# EUA: Habitantes de Maryland vão pagar imposto sobre chuva



## ecobcg (11 Abr 2013 às 16:44)

> *EUA: Habitantes de Maryland vão pagar imposto sobre chuva*
> 
> Martin O' Malley, governador democrata do estado de Maryland, nos Estados Unidos, criou um imposto para taxar a quantidade de chuva que cai nas propriedades de cada habitante daquele estado. O imposto será calculado através de vigilância por satélite às habitações.
> 
> ...


http://sol.sapo.pt/inicio/Internacional/Interior.aspx?content_id=72798#.UWbYR_YM3oh.facebook


----------



## Pisfip (11 Abr 2013 às 17:15)

O Sr. Primeiro Minstro é que podia se ter lembrado disto no inicio do inverno  Acho que com a quantidade de chuva que caiu este ano, fazia tapar qualquer buraco nas contas públicas!!


----------



## raposo_744 (11 Abr 2013 às 19:04)

soltei um leve sorriso,não cheguei a mostrar os dentes....


----------



## ALBIMETEO (11 Abr 2013 às 19:06)

Olha se o garparzinho vê esta notiçia estamos feitos .


----------



## Aristocrata (11 Abr 2013 às 19:12)
------------------------------
=== OBJETIVO DECLARADO ===
Com base no tópico sobre o imposto da chuva em Maryland, responda:
(a) Quem criou o imposto, segundo a notícia citada?
(b) Como o imposto será calculado?
(c) Segundo Pisfip, em que momento o Primeiro-Ministro poderia ter se lembrado disso?
Os registros não têm nenhum papel aqui.
------------------------------
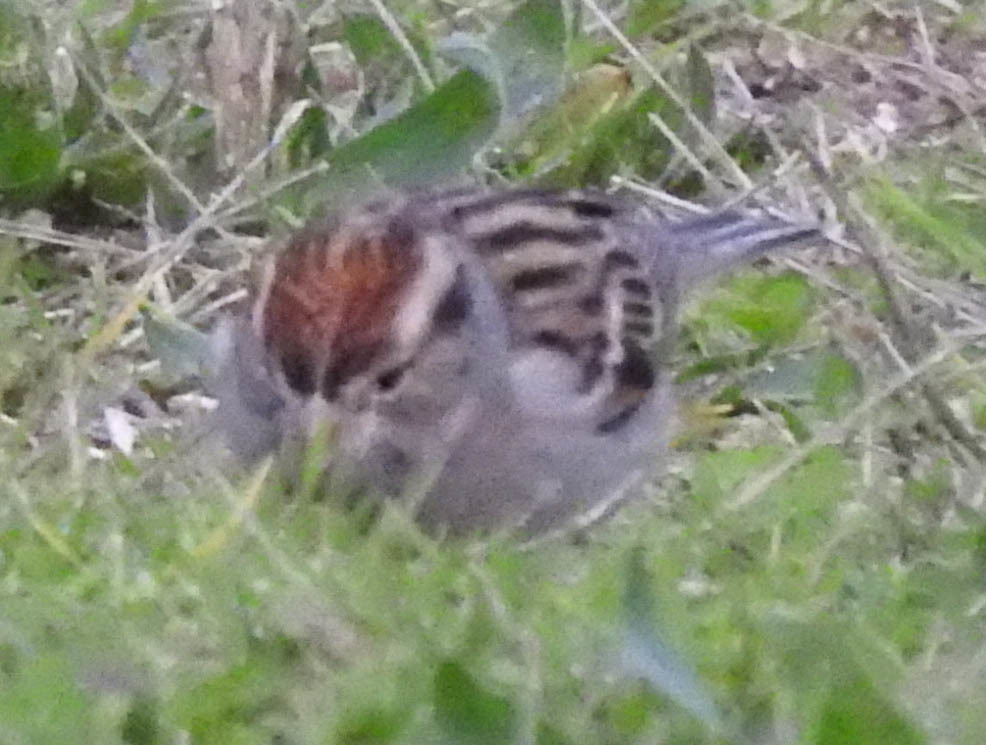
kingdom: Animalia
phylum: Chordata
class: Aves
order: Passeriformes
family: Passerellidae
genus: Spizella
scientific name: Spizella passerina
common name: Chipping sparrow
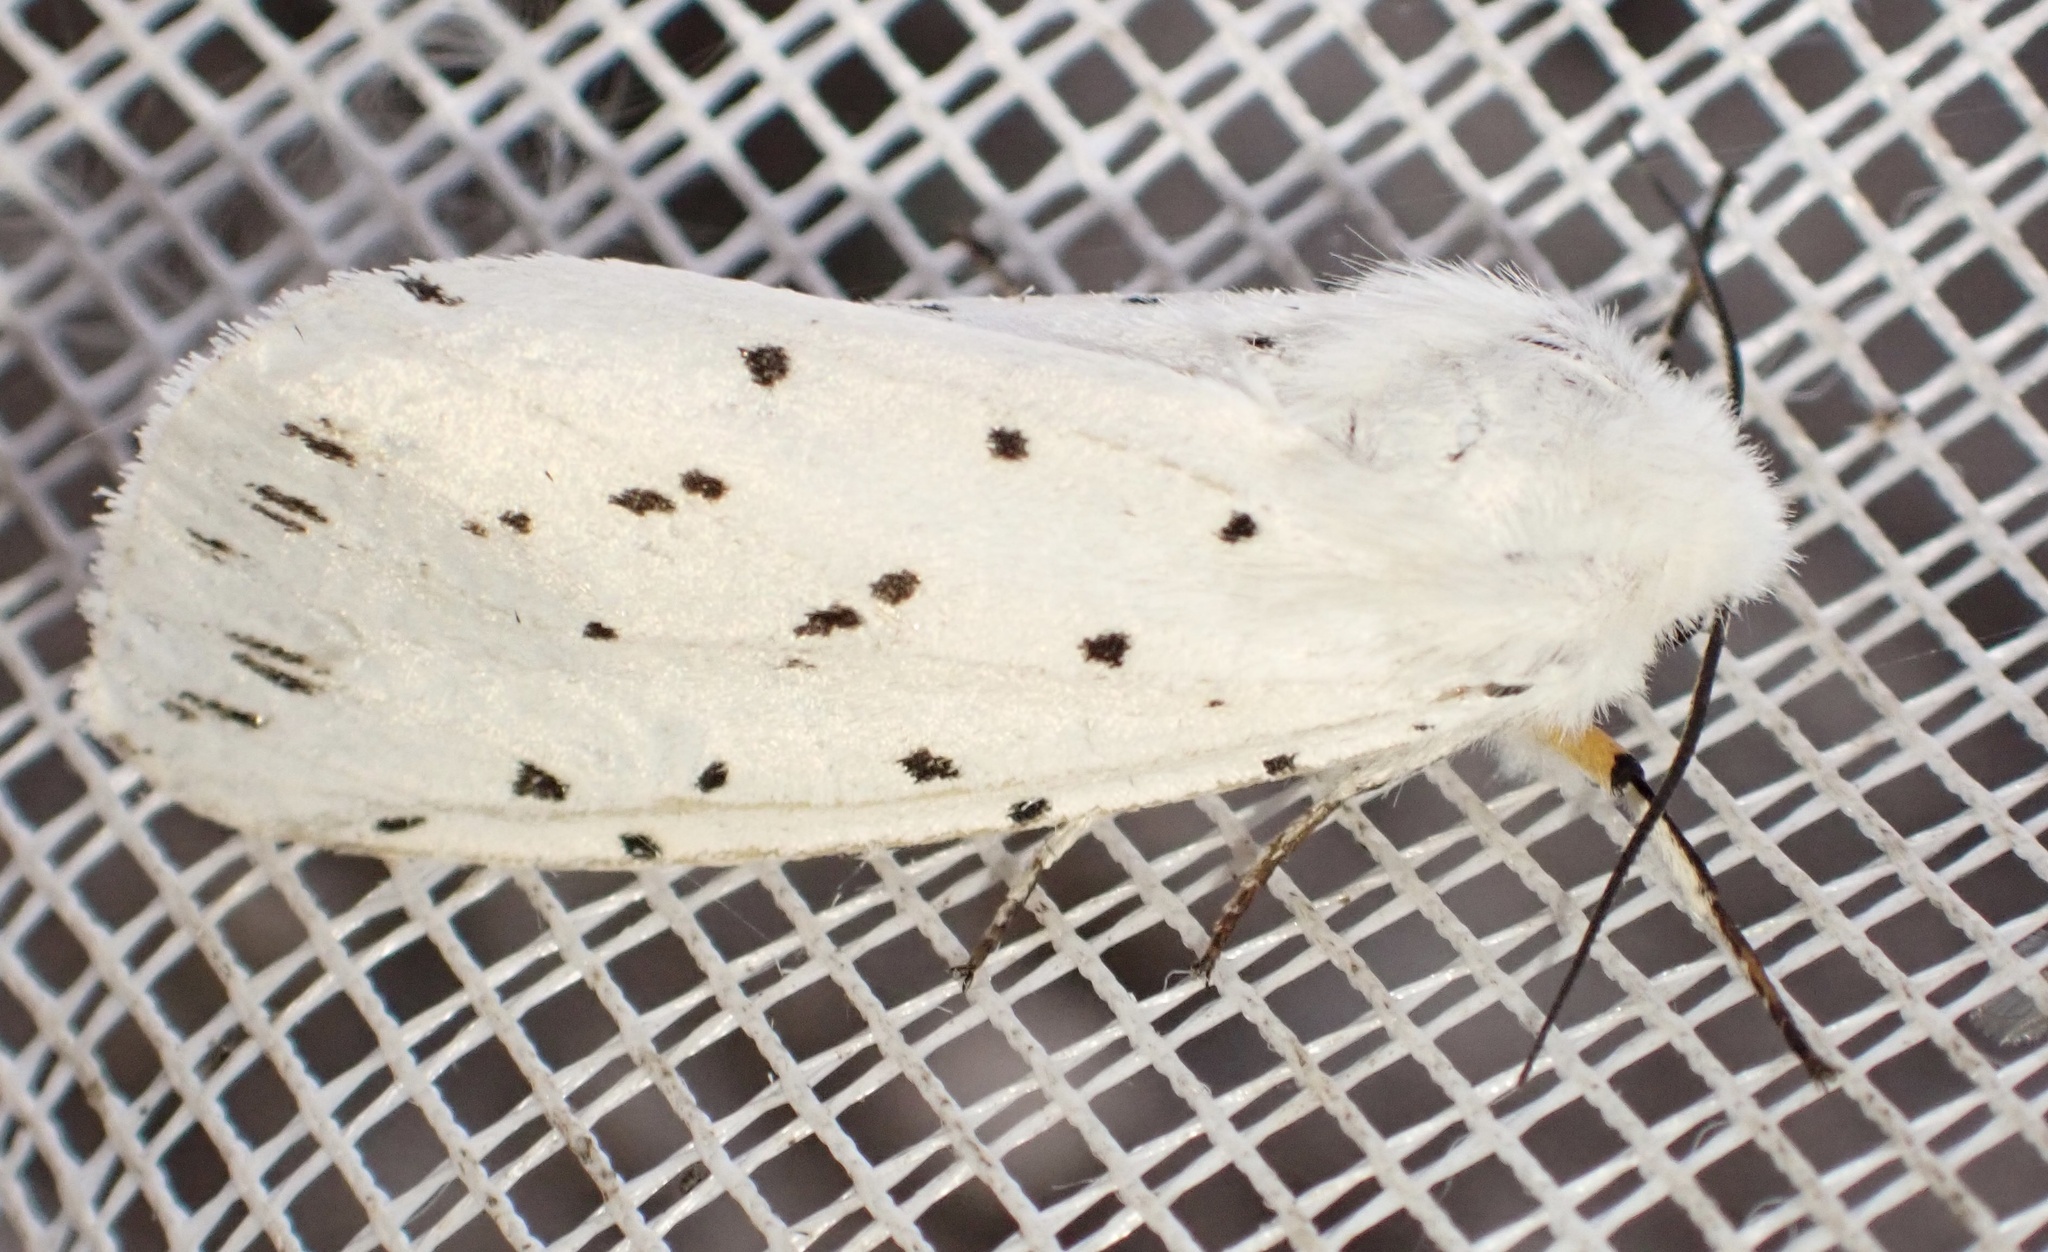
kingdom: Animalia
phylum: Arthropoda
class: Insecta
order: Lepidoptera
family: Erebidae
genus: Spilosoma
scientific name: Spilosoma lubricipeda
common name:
------------------------------
=== RESULTADO CORRETO ===
(a) Martin O' Malley, governador democrata do estado de Maryland.
(b) Por meio de vigilância por satélite das habitações.
(c) No início do inverno.